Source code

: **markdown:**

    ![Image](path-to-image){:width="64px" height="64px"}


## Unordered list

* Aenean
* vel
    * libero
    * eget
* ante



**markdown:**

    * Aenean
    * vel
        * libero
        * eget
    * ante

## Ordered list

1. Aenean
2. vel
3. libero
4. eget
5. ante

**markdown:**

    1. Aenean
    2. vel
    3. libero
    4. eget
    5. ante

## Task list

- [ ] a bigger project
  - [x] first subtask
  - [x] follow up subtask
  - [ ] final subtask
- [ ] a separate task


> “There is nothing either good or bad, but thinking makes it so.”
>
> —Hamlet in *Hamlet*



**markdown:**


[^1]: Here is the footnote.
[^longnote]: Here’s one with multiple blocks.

☆ ☆ ☆ ☆ ☆

Problem statement:
Transcribe exactly the line containing "- [ ] a separate task" along with all later lines of the material, through its last line. Add nothing.

Result:
- [ ] a separate task


> “There is nothing either good or bad, but thinking makes it so.”
>
> —Hamlet in *Hamlet*



**markdown:**


[^1]: Here is the footnote.
[^longnote]: Here’s one with multiple blocks.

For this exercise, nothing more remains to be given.